Activity: Repeat each of the rows below word for word, line by line.
(Beginning of Input material)
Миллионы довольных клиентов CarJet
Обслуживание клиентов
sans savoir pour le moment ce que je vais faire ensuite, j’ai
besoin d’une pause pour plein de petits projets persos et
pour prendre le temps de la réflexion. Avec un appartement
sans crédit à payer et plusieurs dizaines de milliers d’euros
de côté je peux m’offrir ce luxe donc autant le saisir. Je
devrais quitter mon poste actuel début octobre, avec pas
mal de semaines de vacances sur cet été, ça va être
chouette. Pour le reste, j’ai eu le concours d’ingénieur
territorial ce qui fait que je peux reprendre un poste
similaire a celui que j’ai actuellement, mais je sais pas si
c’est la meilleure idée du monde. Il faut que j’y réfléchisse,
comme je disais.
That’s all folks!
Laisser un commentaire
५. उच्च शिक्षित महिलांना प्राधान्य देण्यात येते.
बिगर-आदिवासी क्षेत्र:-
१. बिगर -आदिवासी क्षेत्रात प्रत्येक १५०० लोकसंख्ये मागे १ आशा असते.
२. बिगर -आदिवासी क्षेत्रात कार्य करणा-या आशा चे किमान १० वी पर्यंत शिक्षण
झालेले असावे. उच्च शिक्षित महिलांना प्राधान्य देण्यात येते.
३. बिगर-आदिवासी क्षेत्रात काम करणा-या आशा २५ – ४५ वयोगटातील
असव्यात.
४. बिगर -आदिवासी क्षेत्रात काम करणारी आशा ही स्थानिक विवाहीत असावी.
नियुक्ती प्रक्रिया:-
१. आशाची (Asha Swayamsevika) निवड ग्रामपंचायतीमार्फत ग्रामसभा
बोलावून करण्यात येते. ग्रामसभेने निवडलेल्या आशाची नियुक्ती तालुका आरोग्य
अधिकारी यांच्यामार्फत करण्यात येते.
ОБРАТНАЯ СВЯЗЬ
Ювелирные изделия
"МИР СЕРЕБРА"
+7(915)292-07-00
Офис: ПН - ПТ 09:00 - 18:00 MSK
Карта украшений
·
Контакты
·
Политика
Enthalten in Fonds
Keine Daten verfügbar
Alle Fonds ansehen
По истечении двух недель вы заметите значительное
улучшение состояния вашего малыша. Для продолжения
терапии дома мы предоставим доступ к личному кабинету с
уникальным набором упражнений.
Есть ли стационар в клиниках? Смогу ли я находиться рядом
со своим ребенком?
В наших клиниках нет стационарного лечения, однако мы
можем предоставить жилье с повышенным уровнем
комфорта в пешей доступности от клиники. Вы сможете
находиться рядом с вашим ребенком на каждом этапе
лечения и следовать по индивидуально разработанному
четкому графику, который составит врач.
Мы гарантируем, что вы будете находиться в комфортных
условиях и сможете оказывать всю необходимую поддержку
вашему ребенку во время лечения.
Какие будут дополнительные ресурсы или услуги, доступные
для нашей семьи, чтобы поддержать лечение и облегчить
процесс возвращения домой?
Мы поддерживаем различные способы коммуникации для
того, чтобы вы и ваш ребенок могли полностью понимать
(End of Input material)
Response:
Миллионы довольных клиентов CarJet
Обслуживание клиентов
sans savoir pour le moment ce que je vais faire ensuite, j’ai
besoin d’une pause pour plein de petits projets persos et
pour prendre le temps de la réflexion. Avec un appartement
sans crédit à payer et plusieurs dizaines de milliers d’euros
de côté je peux m’offrir ce luxe donc autant le saisir. Je
devrais quitter mon poste actuel début octobre, avec pas
mal de semaines de vacances sur cet été, ça va être
chouette. Pour le reste, j’ai eu le concours d’ingénieur
territorial ce qui fait que je peux reprendre un poste
similaire a celui que j’ai actuellement, mais je sais pas si
c’est la meilleure idée du monde. Il faut que j’y réfléchisse,
comme je disais.
That’s all folks!
Laisser un commentaire
५. उच्च शिक्षित महिलांना प्राधान्य देण्यात येते.
बिगर-आदिवासी क्षेत्र:-
१. बिगर -आदिवासी क्षेत्रात प्रत्येक १५०० लोकसंख्ये मागे १ आशा असते.
२. बिगर -आदिवासी क्षेत्रात कार्य करणा-या आशा चे किमान १० वी पर्यंत शिक्षण
झालेले असावे. उच्च शिक्षित महिलांना प्राधान्य देण्यात येते.
३. बिगर-आदिवासी क्षेत्रात काम करणा-या आशा २५ – ४५ वयोगटातील
असव्यात.
४. बिगर -आदिवासी क्षेत्रात काम करणारी आशा ही स्थानिक विवाहीत असावी.
नियुक्ती प्रक्रिया:-
१. आशाची (Asha Swayamsevika) निवड ग्रामपंचायतीमार्फत ग्रामसभा
बोलावून करण्यात येते. ग्रामसभेने निवडलेल्या आशाची नियुक्ती तालुका आरोग्य
अधिकारी यांच्यामार्फत करण्यात येते.
ОБРАТНАЯ СВЯЗЬ
Ювелирные изделия
"МИР СЕРЕБРА"
+7(915)292-07-00
Офис: ПН - ПТ 09:00 - 18:00 MSK
Карта украшений
·
Контакты
·
Политика
Enthalten in Fonds
Keine Daten verfügbar
Alle Fonds ansehen
По истечении двух недель вы заметите значительное
улучшение состояния вашего малыша. Для продолжения
терапии дома мы предоставим доступ к личному кабинету с
уникальным набором упражнений.
Есть ли стационар в клиниках? Смогу ли я находиться рядом
со своим ребенком?
В наших клиниках нет стационарного лечения, однако мы
можем предоставить жилье с повышенным уровнем
комфорта в пешей доступности от клиники. Вы сможете
находиться рядом с вашим ребенком на каждом этапе
лечения и следовать по индивидуально разработанному
четкому графику, который составит врач.
Мы гарантируем, что вы будете находиться в комфортных
условиях и сможете оказывать всю необходимую поддержку
вашему ребенку во время лечения.
Какие будут дополнительные ресурсы или услуги, доступные
для нашей семьи, чтобы поддержать лечение и облегчить
процесс возвращения домой?
Мы поддерживаем различные способы коммуникации для
того, чтобы вы и ваш ребенок могли полностью понимать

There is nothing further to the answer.